Y no hablo de oídas, lo viví en el colegio.
Esa sociedad de mi infancia ya rechazaba cualquier cosa que significase autoridad.
Especialmente despreciados eran aquellos colectivos que dedicaban su vida al servicio público en los denominados “Cuerpos de Seguridad del Estado”. Para una sociedad que siempre ha visto como única meta respetable hacerse con un capital, cuanto mas grande mejor, vivir una vida de sacrificios por un sueldo miserable, ha sido siempre algo incomprensible.
Y sí, no es caricatura o leyenda, el pueblo catalán es muy materialista. Mucho.
Quiero también hacer un apunte que viene al caso.
En este entorno, las carreras mas deseadas eran Económicas, Derecho, Medicina las diferentes ingenierías y de forma tangencial pero no exentas de cierto prestigio, Geografía e Historia o Filosofía, aunque ya en aquella época se las consideraba carreras sin demasiado futuro.
Los que sacaban buenas notas en el colegio se distribuían uniformemente entre esas facultades, los estudiantes torpes tiraban por INEF (si tenían aptitudes para ello) o Magisterio.
A resultas de eso, mi generación aportó una legión de resentidos a las carreras que ya entonces empezaban a articularse como fábricas de separatistas.
La OJE, no era moderna, los Boy Scouts si. Y en los grupos de Boy Scouts que se formaban en las parroquias de mi infancia, ya se implantaba el amor por la “terreta” con un entusiasmo digno de las hitlerjugend.

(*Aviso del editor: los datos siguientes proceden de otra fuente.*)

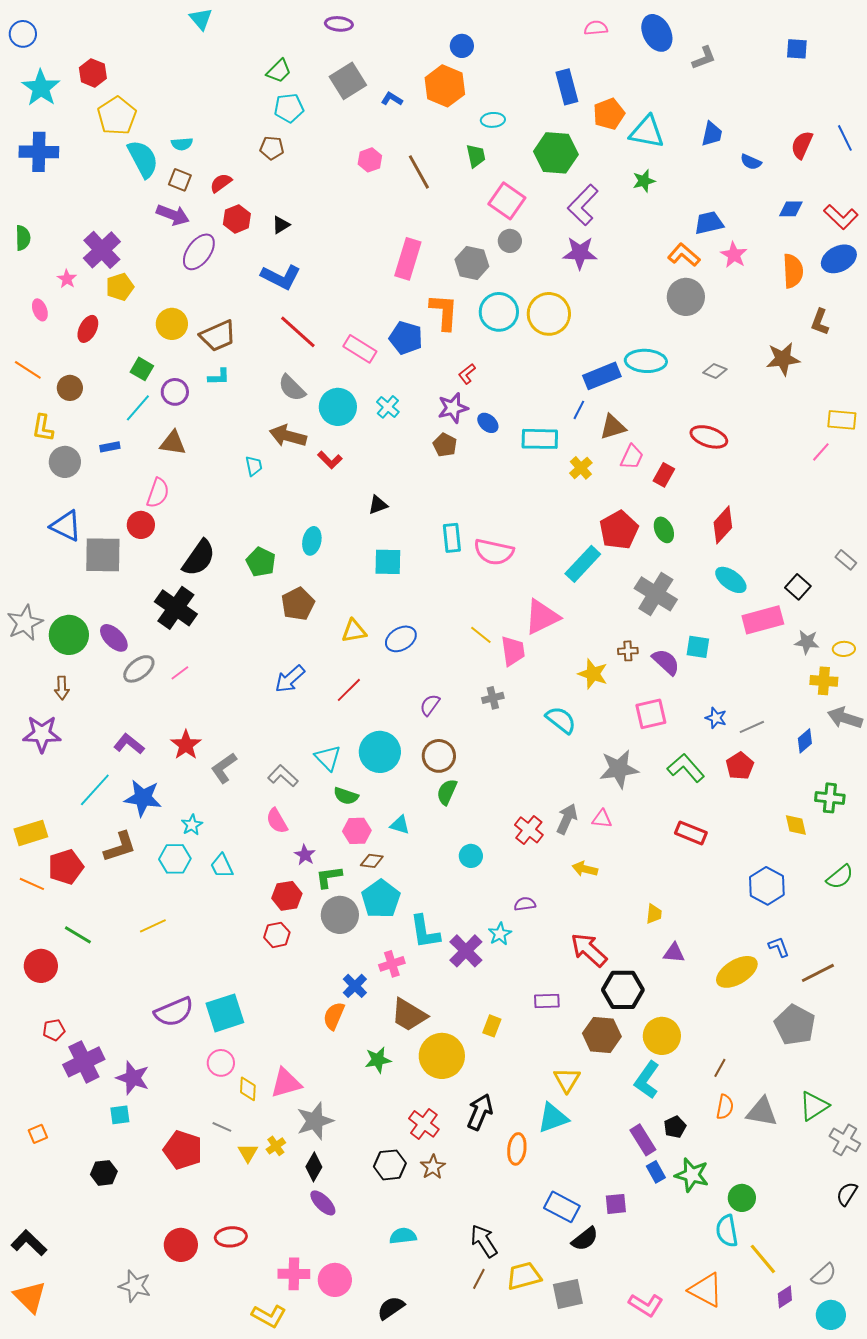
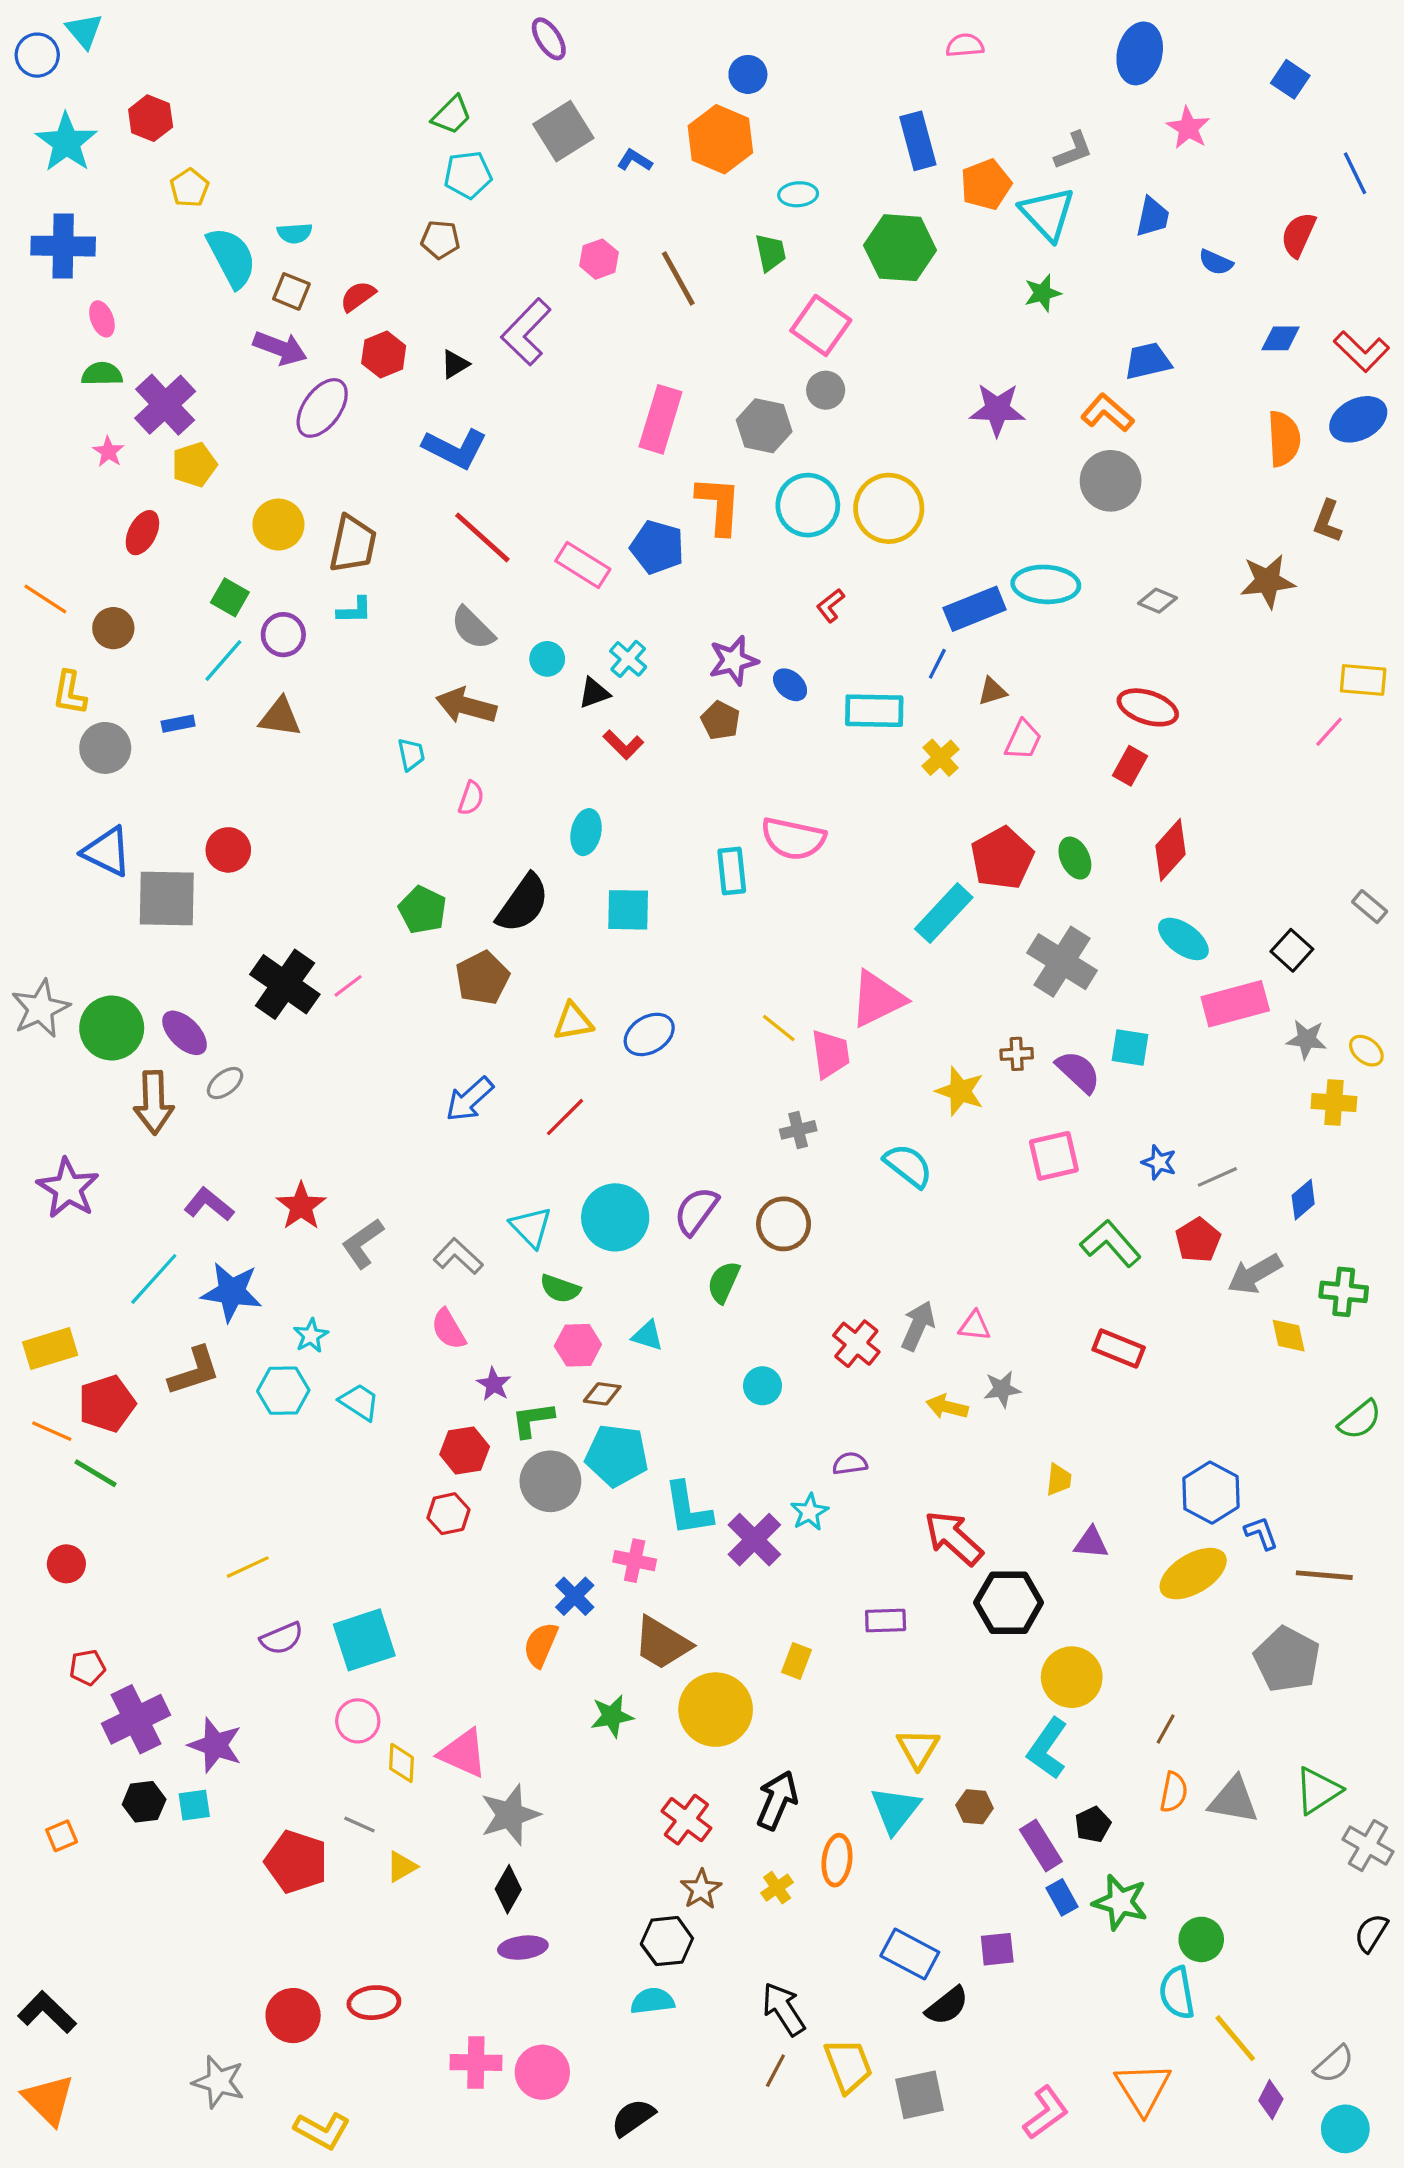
cyan triangle: (201, 19) -> (84, 31), moved
purple ellipse: (339, 24) -> (549, 39), turned 52
blue ellipse: (657, 33) -> (1140, 53), moved, turned 42
blue square: (797, 49) -> (1290, 79), turned 30
gray L-shape: (704, 58) -> (1073, 151), moved
yellow pentagon: (117, 116) -> (189, 188), size x0.6
cyan triangle: (647, 132) -> (1047, 214), turned 36
blue line: (845, 138) -> (1355, 173), moved
purple L-shape: (583, 205) -> (526, 332), moved
green semicircle: (23, 238) -> (102, 374), moved, turned -90
purple star: (580, 253) -> (997, 410), moved
pink star: (734, 255) -> (1188, 128), moved
pink ellipse: (40, 310) -> (102, 319), moved
brown trapezoid: (218, 336) -> (353, 544), turned -54
red L-shape: (467, 374) -> (830, 605), moved
cyan circle: (338, 407) -> (547, 659), size x0.6
brown triangle: (613, 427) -> (992, 691), size x0.7
red L-shape: (330, 460) -> (623, 745), moved
red rectangle: (664, 475) -> (1130, 766), moved
pink semicircle: (158, 493) -> (471, 798), moved, size x0.7
black triangle: (378, 505) -> (594, 693), moved
cyan ellipse: (312, 541) -> (586, 832), moved
pink semicircle: (494, 552) -> (793, 839), moved
black semicircle: (199, 558) -> (523, 903), moved
yellow ellipse: (844, 649) -> (1366, 1051), turned 40
gray ellipse: (139, 669) -> (225, 1083), size x0.7
pink line: (180, 673) -> (348, 986), moved
brown arrow: (62, 688) -> (154, 1102), moved, size x1.6
purple semicircle: (430, 705) -> (696, 1211), moved, size x1.4
gray arrow: (845, 718) -> (1255, 1274), moved, turned -48
purple star: (42, 734) -> (68, 1188), turned 30
brown circle: (439, 756) -> (784, 1224), moved
gray star: (619, 769) -> (1002, 1389), moved, size x0.6
cyan trapezoid: (222, 866) -> (359, 1402), turned 148
blue hexagon: (767, 886) -> (1211, 1493), moved
cyan pentagon: (381, 899) -> (617, 1455), turned -30
yellow line: (153, 926) -> (248, 1567), moved
green line: (78, 935) -> (96, 1473), moved
pink cross: (392, 964) -> (635, 1561), turned 30
red circle: (41, 966) -> (66, 1564), size x0.7
brown line: (818, 973) -> (1324, 1575), turned 32
purple semicircle: (174, 1012) -> (282, 1638), size x0.7
brown hexagon: (602, 1035) -> (975, 1807), moved, size x0.6
pink triangle: (286, 1083) -> (463, 1753), turned 40
cyan triangle: (553, 1118) -> (895, 1810), turned -32
yellow cross: (276, 1146) -> (777, 1888), moved
yellow triangle: (248, 1153) -> (401, 1867), turned 30
black hexagon: (390, 1165) -> (667, 1941), moved
black hexagon: (104, 1173) -> (144, 1802), moved
purple ellipse: (323, 1203) -> (523, 1948), turned -52
yellow trapezoid: (524, 1276) -> (848, 2066), turned 84
orange triangle: (706, 1290) -> (1143, 2088), turned 30
purple diamond: (785, 1297) -> (1271, 2100), turned -30
pink L-shape: (646, 1305) -> (1046, 2113), turned -68
yellow L-shape: (269, 1316) -> (322, 2130), moved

En la parroquia de mi barrio (donde mi madre fue catequista) los “mosens” se apuntaban al catecismo holandés con entusiasmo, interpretaban el Vaticano Segundo con una ligereza sorprendente y predicaban que había que amar al prójimo incluso aunque éste no fuese catalán.
La Iglesia catalana tiene una parte importante de responsabilidad en los lodos de aquellas aguas.
Así que no estoy sorprendido.
Tras treinta años de manipulación interesada, la desafección de antaño se ha tornado odio.
No se equivocan todos esos catalanes intelectuales, actores, cantantes, profesores de universidad, etc, que dicen que esto que trata de montar Puigdemont es un disparate. Ellos lo saben bien, porque colaboraron con entusiasmo en la siembra de esta madreselva que amenaza ahora con devorarlo todo.
Salí de Barcelona al cumplir los veinte y, aunque he vuelto a ella todos los años de mi vida a pasar temporadas, a visitar a mi familia, a trabajar en alguna ocasión… a día de hoy, este catalán en quinta generación no se identifica ya con su tierra ni con sus gentes.
Y no puedo quitarme de encima la sensación de que ya es tarde… Cataluña, por la desidia de los sucesivos gobiernos de España, la estupidez de Zapatero (aprobaré lo que votéis) y la mala leche y la sinvergonzonería de los chorizos pudientes (Pujol y compañía), está ya perdida.